Allow me demonstrate.
The Quran allows men up to four wives – provided
they can all be treated equally – and after Khadija’s death, Muhammad had nine
simultaneous wives, far exceeding the limit. However, opponents of polygyny
would point out that by allowing only
four wives, the Quran actually limited
the previously unregulated practice of polygyny. Furthermore, the Quran permits
multiple wives only if the husband
can treat them all equally, with the injunction that no matter how one tries it
is impossible to treat multiple wives equally, implying that monogamy is
preferable. As for the prophet’s example: monogamy advocates would point out
that the long monogamous marriage to Khadija was clearly his preference, and
his polygynous marriages in Medina were to cement political alliances.
Like Khadija, Muhammad’s wives in
Medina played an active role in his life and community, from leading prayers,
to going into battle, to helping fund the community (Sawda, one of his wives,
was a gifted leather-maker), to giving Muhammad counsel and debating with him.
The most famous and controversial
of these wives was Aisha, Muhammad’s favorite. The daughter of Muhammad’s
friend and successor, Abu Bakr, Aisha may or may not have been a child when she
married Muhammad (depends on who you ask). She was the only of Muhammad’s wives
to have never been married to anyone else, and to never have had any children
of her own. Although much younger than Muhammad (whether she was a child or
not) Aisha and Muhammad clearly shared a mutual fondness, and hadith show
Aisha’s willingness to challenge, and even play pranks on the Prophet. Because
Aisha was very much Muhammad’s companion during the years in Medina, she is
also the originator of many hadith – stories of things the Prophet said and did
that are used to set an example for Muslims of how to live their lives. Aisha
continued to play an important role in the young Muslim community, even after
Muhammad’s death.
The years after Muhammad’s death
were fractious for the Ummah. When Muhammad died, the prophecy died with him.
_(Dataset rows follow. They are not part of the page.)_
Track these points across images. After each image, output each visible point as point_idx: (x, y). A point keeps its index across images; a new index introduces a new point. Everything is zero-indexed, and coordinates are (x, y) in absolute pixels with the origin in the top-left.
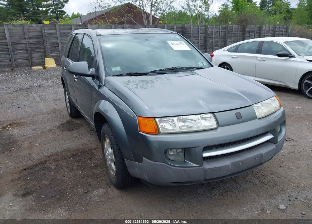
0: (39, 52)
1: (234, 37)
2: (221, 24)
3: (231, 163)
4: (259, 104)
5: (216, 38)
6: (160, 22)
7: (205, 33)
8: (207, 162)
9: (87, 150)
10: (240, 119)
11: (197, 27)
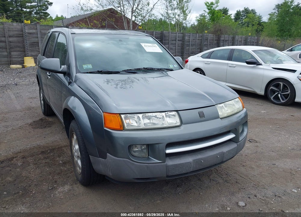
0: (19, 51)
1: (209, 45)
2: (197, 32)
3: (193, 160)
4: (223, 105)
5: (192, 45)
6: (139, 27)
7: (183, 40)
8: (170, 159)
9: (57, 147)
10: (202, 117)
11: (175, 35)
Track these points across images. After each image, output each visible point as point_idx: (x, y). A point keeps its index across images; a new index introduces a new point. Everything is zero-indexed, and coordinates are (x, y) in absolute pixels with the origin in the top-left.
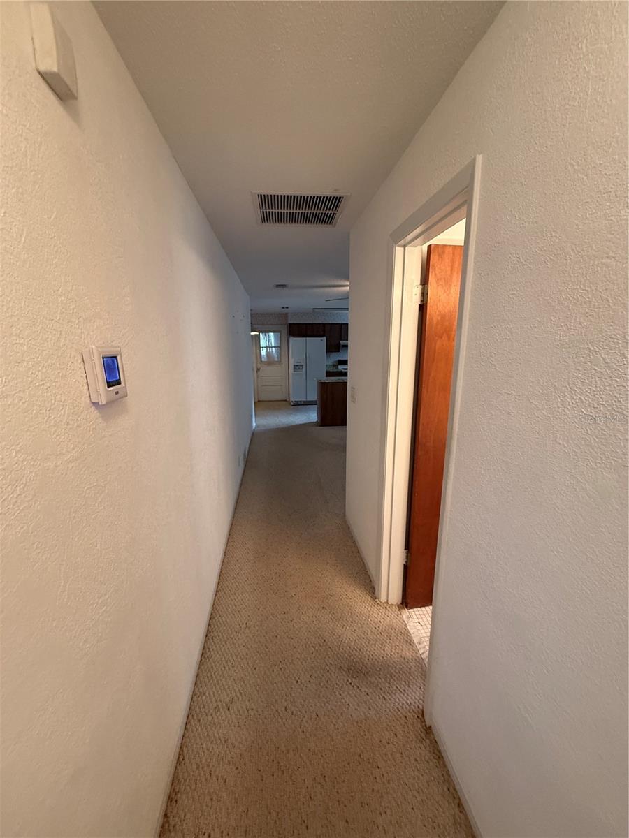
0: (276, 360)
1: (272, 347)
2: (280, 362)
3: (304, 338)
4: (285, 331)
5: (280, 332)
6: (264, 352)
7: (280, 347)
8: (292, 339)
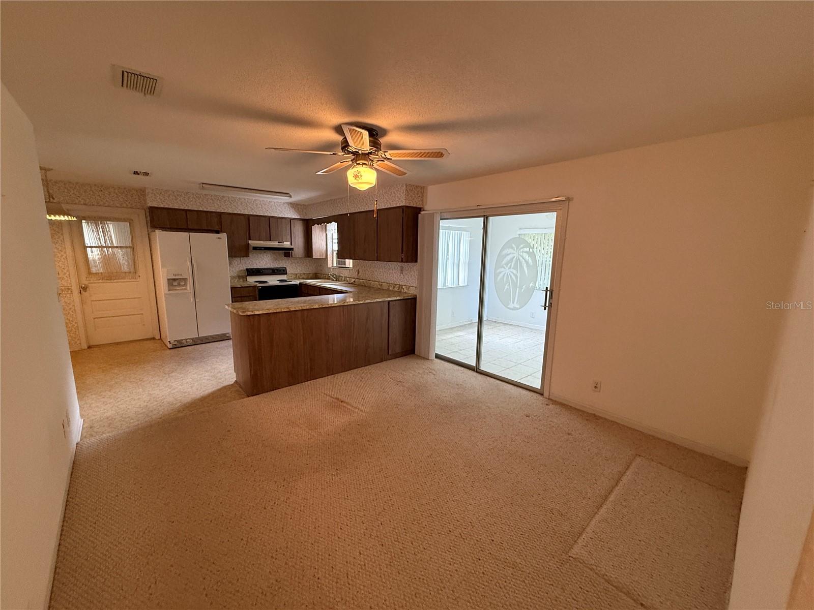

Muslims consider him to be a seal on the prophecies of God: there will be no
prophets after Muhammad. However, Muhammad was also the political and spiritual
leader of the community, and left behind no clear instructions about who should
succeed him in this role, leading to a fundamental divide that still exists in
Islam between the Sunni and the Shi’a. Two women found themselves at the center
of this divide: Muhammad’s widow, Aisha, and his daughter, Fatima.
The two women – close in age to
each other – had no love for each other, and have sometimes even been described
as rivals, politically as well as for Muhammad’s affection. The fundamental
split in the community after Muhammad’s death was over whether his successor
should be chosen by the community as whoever was most fit to rule, or if the
leadership should stay within the Prophet’s family. If the successor (or
Caliph) of Muhammad were chosen from among the community, then Aisha’s father –
Abu Bakr – was a strong candidate. (Spoiler alert: Abu Bakr was the first
Caliph.) If, however, leadership stayed in the prophet’s family, then the only
candidate was a man whom Aisha loathed: Muhammad’s cousin and Fatima’s husband,
Ali.
Fatima was the only of Muhammad’s
children to outlive him. All of his sons died in childhood, and all of his
descendants are from Fatima and Ali’s children. Although not as public or
outspoken as Aisha, Fatima insisted that her father had named Ali as his
successor – but Ali was passed over, and Fatima died only six months after her
father.
In the successive years, each time
it was time to choose a new caliph, Aisha campaigned against Ali, and when Ali finally
did become Caliph, Aisha led troops into battle against him.
Many Westerners conflate Islam with
oppression of women, because in some Muslim-majority
countries (*cough Saudi Arabia cough*) Islam is used as a pretense to control
the movements and activities of women. However, Geraldine Brooks in Nine Parts of Desire reminds the reader
that there is nothing inherent in Islam that suggests it must be that way and Reza Aslan notes that many practices deemed
oppressive to women – such as clitorectomy or veiling – are based on local practices
which predate Islam, and have been practiced by Christians and Jews as well.
I’ve gone on quite long enough, so
here’s the bottom line: gender roles and relations are complicated. Religions
are complicated, too. There is no definitive answer about what Muhammad’s vision
was for women in his Ummah, and it is open to interpretation. From where I’m
sitting, it seems to me like he surrounded himself with powerful, inspirational
women, to whom he listened, and to whom he wanted to extend rights and legal
protections. But the jury is out.
It has been for centuries.
Sources: This post started out as pontifications from my
background knowledge about Islam, and then I went back to two somewhat conflicting
books about the topic, so I do not have many specific sources to recommend this
time around.
No God But
God, by Reza Aslan
Nine
Parts of Desire, by Geraldine Brooks (Although she brings up some important
points, I am less enthused by certain parts of her argument.)